* Task statement
Answer these questions from the passage about Emmett Till below:
(a) Which city was Emmett Till from?
(b) Who insisted that his body be brought back and given a public viewing?
(c) Which interviewing style does the writer say wouldn't work?

* Document segment
━━━━━━━━━━━━━━━━━━━━
Emmett Till died before I was born.
Like many people, I had heard his story, now one of several recent federal investigations into unsolved Civil Rights-era murders.
Emmett Till was a black teenager from Chicago. He went to Mississippi in 1955 to visit relatives. He came home in a coffin.
His funeral made him a historic reference.
Emmett’s mother insisted that the body be brought back to Chicago and be given a public viewing. His horribly disfigured body went on public display. Mourners looked upon a body bloated by several days in the river, a skull split open by either a gunshot or an ax.
People fainted at the sight. But they remembered. They remembered both Emmett and the senseless way he died. So what could a reporter possibly say that would be new?
A lot.
My goal was to approach Emmett’s story not so much from the angle of race or the brutality of his murder.
The usual question-and-answer style of interviewing wouldn’t work, either. Rather, the route was to simply have long conversations with the people who knew Emmett the little boy. Their thoughts led the way.
━━━━━━━━━━━━━━━━━━━━
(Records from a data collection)
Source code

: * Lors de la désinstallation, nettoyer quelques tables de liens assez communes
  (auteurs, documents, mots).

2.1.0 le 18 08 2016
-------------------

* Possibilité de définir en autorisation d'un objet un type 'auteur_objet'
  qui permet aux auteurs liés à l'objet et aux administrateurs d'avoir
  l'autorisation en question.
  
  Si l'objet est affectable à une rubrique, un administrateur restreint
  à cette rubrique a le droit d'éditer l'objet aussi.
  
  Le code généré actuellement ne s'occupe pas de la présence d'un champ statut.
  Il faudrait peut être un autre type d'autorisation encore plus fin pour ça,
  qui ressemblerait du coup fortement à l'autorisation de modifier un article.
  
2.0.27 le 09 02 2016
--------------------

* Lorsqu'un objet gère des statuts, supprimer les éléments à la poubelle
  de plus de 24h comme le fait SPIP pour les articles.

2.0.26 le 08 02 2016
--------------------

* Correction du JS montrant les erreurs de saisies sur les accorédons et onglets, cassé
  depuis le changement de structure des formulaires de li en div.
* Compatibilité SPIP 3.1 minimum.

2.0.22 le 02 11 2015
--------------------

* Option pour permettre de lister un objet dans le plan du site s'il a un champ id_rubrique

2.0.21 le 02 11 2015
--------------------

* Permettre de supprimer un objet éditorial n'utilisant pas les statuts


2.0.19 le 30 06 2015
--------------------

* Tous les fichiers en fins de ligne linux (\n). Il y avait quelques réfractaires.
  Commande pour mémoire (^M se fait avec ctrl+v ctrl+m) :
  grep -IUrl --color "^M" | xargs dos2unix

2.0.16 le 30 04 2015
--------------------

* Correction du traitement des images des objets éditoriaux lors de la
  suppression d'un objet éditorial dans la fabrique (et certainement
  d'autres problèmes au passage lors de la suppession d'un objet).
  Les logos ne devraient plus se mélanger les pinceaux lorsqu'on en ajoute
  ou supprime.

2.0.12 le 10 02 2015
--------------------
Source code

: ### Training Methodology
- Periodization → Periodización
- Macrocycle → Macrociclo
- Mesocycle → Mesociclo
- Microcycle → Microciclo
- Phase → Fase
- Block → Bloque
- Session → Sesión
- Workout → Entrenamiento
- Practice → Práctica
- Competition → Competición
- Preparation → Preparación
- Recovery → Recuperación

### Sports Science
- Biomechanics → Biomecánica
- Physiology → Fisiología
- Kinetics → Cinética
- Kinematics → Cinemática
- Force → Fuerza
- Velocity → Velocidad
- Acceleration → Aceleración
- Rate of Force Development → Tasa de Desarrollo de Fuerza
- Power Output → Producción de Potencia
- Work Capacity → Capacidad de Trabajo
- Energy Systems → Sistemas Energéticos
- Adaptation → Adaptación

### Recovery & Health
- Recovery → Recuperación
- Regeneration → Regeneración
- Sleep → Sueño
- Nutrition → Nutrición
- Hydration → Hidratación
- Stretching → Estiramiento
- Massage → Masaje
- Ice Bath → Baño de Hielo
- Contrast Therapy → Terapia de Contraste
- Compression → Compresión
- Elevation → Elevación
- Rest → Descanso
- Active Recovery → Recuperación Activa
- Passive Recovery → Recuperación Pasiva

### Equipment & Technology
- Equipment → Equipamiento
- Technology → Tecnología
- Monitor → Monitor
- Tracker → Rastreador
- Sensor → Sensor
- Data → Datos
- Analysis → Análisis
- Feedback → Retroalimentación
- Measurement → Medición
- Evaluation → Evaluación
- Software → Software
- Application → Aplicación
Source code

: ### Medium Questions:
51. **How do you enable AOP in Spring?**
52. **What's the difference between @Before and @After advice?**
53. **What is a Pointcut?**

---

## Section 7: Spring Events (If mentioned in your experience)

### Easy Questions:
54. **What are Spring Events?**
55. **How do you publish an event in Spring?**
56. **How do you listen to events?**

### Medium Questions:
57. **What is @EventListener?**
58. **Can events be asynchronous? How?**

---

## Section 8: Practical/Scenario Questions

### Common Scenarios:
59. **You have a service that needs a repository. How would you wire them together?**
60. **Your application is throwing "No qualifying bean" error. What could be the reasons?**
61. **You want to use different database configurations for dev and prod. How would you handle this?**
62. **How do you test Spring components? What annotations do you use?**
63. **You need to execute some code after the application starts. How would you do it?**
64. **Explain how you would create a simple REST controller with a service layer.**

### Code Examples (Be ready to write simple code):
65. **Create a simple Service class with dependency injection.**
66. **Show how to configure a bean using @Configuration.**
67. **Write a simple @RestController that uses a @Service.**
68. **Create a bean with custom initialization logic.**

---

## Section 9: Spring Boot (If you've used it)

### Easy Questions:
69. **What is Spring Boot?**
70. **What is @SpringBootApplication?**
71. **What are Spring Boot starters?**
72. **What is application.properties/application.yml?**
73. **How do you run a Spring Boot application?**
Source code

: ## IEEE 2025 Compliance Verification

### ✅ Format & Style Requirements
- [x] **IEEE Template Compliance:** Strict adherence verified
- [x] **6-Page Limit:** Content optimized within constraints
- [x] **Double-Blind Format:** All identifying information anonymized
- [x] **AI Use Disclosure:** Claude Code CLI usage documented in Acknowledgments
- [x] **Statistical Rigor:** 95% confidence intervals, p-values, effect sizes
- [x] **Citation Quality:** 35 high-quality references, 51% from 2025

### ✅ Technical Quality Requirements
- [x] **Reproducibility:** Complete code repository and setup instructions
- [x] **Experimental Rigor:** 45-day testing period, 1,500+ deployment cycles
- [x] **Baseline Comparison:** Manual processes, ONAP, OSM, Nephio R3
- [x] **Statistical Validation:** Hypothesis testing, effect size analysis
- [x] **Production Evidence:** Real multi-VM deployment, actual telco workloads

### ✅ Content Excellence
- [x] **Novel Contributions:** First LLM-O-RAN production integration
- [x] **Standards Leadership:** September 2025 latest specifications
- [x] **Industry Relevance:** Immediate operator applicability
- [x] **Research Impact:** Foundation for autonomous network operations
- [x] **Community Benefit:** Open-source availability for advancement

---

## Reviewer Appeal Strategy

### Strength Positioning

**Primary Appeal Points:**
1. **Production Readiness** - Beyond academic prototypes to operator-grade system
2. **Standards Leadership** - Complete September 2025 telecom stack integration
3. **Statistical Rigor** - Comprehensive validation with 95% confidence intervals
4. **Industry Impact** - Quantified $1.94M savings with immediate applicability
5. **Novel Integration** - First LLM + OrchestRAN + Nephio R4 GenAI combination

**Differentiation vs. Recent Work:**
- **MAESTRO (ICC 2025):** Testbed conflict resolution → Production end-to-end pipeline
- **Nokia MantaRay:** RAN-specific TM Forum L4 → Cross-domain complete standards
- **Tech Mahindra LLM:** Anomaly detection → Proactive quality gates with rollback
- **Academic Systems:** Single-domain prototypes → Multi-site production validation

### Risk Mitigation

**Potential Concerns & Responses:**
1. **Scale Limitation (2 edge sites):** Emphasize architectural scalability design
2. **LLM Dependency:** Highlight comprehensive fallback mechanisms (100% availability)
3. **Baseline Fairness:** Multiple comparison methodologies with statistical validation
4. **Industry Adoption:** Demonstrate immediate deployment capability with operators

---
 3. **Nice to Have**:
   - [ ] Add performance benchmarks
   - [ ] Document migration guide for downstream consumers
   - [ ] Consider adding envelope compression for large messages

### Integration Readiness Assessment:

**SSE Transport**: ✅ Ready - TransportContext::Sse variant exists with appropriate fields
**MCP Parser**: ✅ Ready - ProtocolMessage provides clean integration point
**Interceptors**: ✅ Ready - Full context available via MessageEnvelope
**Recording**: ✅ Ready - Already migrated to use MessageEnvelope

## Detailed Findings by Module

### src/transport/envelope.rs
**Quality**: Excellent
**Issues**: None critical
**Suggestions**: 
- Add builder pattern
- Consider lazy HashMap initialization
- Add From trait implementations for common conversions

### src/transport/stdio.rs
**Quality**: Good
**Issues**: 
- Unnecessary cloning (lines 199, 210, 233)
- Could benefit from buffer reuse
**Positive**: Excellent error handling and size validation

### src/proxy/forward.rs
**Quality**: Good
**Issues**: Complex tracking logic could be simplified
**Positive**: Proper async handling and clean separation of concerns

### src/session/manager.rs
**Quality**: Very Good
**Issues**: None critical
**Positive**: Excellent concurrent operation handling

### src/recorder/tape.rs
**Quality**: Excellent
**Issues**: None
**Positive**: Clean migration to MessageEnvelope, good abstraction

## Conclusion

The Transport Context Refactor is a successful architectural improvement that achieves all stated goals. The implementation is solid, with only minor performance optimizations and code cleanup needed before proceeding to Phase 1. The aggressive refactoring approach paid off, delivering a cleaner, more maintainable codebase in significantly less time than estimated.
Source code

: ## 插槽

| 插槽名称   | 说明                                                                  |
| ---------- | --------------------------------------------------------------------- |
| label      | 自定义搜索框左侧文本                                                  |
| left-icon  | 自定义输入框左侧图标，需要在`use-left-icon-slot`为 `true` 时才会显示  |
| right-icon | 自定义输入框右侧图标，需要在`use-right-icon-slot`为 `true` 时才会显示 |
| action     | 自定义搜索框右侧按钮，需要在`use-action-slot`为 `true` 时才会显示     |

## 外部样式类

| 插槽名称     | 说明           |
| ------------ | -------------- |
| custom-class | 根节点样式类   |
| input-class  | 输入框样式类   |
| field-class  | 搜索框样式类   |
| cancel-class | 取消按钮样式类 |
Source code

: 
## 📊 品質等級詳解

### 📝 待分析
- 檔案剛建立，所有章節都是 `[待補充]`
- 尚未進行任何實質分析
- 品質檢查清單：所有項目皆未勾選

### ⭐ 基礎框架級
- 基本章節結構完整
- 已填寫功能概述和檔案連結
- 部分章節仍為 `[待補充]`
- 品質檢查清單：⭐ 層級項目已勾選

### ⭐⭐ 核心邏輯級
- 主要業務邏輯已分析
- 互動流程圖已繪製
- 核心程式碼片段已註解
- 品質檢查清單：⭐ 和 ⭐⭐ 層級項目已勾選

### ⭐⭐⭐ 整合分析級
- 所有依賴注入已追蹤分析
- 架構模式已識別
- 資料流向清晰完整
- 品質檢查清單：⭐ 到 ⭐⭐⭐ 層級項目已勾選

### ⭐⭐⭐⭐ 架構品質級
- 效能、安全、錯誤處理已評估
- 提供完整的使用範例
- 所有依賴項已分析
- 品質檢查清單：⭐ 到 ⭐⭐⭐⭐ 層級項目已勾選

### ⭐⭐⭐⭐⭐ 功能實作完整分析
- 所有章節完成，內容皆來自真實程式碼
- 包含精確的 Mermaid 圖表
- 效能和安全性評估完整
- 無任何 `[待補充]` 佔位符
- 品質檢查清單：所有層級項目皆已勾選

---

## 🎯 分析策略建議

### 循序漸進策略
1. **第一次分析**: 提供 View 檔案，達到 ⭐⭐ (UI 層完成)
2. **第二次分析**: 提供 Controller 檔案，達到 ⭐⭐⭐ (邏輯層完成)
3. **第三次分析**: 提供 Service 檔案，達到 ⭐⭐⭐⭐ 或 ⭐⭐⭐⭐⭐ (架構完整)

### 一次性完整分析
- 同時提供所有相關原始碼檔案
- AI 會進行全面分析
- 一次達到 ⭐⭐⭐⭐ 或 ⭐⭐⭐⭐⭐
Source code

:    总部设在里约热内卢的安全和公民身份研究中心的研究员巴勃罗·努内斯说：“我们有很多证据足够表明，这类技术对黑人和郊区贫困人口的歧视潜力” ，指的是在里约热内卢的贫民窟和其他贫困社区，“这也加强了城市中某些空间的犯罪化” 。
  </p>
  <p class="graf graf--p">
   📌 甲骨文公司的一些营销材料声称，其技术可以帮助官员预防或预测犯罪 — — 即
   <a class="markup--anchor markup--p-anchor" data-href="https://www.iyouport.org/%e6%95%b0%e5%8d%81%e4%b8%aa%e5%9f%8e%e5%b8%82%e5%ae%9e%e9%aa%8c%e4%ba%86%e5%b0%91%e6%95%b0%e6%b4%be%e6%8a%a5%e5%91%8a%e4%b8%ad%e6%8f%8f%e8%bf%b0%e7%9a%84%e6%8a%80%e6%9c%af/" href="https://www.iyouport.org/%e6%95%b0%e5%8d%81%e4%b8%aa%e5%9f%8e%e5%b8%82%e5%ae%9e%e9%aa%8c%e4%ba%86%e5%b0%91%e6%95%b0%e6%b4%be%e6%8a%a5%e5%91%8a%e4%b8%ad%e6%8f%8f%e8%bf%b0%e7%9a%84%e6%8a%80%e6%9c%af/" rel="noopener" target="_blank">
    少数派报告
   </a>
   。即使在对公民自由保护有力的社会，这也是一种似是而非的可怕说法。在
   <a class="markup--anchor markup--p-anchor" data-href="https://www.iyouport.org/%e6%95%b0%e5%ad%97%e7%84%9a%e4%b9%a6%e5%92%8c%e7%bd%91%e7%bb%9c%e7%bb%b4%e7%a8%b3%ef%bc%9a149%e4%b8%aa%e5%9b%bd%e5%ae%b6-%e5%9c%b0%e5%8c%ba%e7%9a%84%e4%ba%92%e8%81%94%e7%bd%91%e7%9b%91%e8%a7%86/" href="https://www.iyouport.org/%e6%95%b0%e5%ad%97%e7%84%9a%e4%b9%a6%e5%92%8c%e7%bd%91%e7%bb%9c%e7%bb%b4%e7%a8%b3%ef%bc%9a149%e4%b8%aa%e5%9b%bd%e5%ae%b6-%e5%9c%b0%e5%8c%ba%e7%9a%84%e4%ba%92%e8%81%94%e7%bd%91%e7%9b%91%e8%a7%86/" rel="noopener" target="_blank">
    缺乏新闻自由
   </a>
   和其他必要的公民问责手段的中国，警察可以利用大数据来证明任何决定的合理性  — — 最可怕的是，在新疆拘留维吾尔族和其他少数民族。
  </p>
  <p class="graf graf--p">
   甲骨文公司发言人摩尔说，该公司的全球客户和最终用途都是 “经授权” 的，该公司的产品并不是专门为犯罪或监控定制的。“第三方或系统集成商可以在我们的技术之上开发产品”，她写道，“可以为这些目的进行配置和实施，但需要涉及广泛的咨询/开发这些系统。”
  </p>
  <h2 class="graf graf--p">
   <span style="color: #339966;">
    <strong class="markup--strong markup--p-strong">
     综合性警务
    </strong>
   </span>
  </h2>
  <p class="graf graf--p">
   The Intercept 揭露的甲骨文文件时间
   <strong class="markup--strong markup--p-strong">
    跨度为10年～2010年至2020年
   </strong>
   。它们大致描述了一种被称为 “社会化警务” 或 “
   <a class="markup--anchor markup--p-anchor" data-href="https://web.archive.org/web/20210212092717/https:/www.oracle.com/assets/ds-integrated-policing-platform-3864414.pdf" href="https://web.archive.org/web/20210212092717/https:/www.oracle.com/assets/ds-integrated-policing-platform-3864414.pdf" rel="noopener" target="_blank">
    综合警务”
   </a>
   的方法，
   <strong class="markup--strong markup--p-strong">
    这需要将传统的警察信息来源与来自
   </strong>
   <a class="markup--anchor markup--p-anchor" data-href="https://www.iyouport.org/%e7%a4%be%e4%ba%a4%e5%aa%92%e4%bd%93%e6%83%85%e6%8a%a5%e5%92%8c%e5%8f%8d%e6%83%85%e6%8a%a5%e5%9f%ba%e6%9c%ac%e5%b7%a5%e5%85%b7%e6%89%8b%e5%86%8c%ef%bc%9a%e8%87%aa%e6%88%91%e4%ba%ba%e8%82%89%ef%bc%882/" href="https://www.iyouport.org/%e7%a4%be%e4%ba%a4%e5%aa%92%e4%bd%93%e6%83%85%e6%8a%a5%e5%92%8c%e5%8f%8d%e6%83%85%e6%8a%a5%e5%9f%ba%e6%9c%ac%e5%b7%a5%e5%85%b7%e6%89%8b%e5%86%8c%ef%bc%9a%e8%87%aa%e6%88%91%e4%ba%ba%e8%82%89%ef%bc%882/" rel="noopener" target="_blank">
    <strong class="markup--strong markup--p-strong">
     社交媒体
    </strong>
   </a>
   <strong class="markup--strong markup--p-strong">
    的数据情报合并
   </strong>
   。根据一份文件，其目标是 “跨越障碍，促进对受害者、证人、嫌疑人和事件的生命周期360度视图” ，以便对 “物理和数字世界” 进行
━━━━━━━━━━━━━━━━━━━━
* Reply
(a) Chicago
(b) His mother
(c) The usual question-and-answer style